Q..Q..

let the sides of the triangle be a,a,b:
we know for it to be a triangle 2a>b

acc to problem a can have max value of 1994
when a is 1, b can be 1(1 triangle possible)
when a is 2,b can be 1,2,3(3 triangles possible)
when a is 997 b can have 1993 values
but when 997<a≤1994 b will have 1994 values for each...

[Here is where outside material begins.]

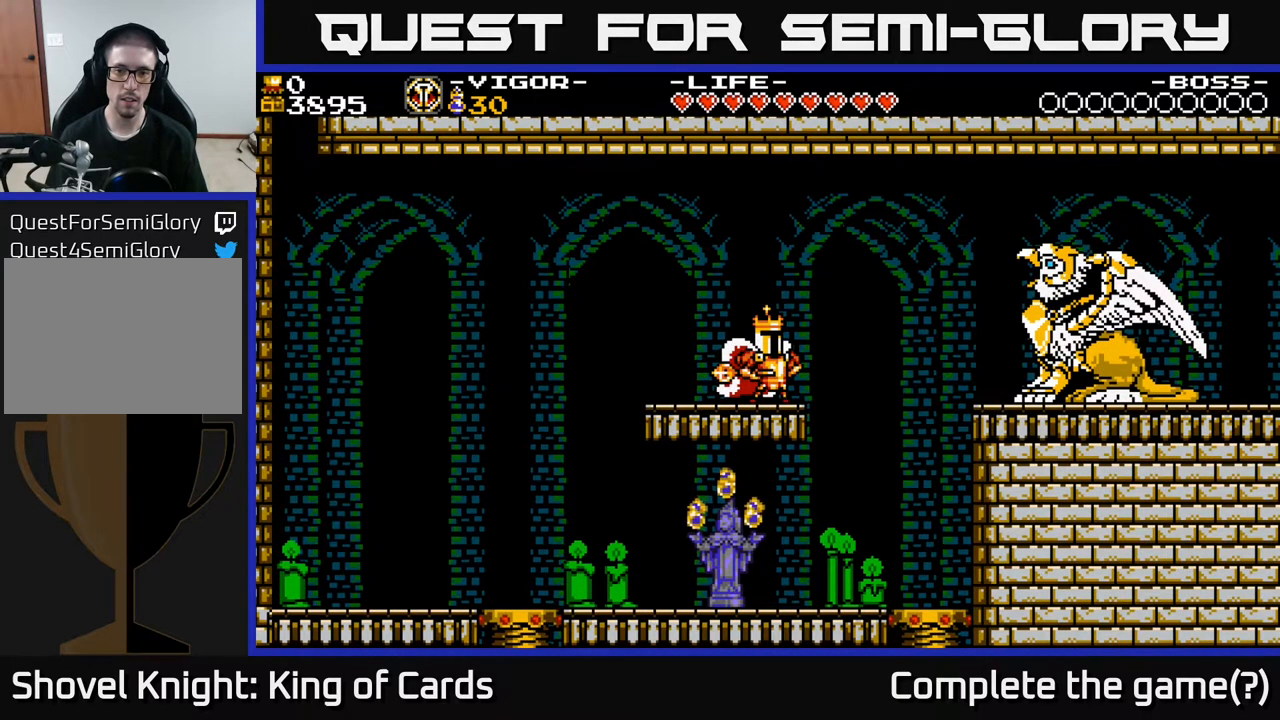
{"buttons": ["Y"], "events": [[467, "Y", "down"]]}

so total no of triangles is\sum_{n=1}^{997}{2n-1} + 997 x 1994

the answer turns out to be 2982027

@Ketan: the answer is 2991733. I hav not seen ur proof. will see later n tell u.

Let the 2 equal sides of an isosceles triangle be p units each and let the remaining sides be q units.

Taking Case1: p>q then q can take values 1,2,3,...p-1(iff p-1>0) and hence condition for(p,p,q be theing the sides of a triangle) is satisfied for each +ve integer p>1, we can have p-1 isosceles triangle is =
1+2+3+.......1993=1987021

Case2: p<q. In order that p,p,q be the sides of the triangle we must have 2p>q i.e.p,q,2p.
If P is even, say 2m then q can take values 1,2,..m-1. if p is odd say 2m-1 then q can take values 1,2,,...m-1=(p-1)/2. Number of possible triangles is (1-1)/2+(3-1)/2...(1993-1)/2+1+2+3...for q=1994.p+q>p is true.
Since we have q/2<p<q
If q is even there are q-(q-1)/2-(q-1)/2 possible values of p.
If q is odd, there are (q-1)-(q-1)/2 valus for p.

So there are in total (1+2+...996)+(1+2+...996) triangles.
So the toal no.of isosceles triangles is 1987021+993012=2980033.

@Ketan: i m getting this . i think the answer given in the book is wrong. Can anyone tell the correct answr. Ketan , you may be right.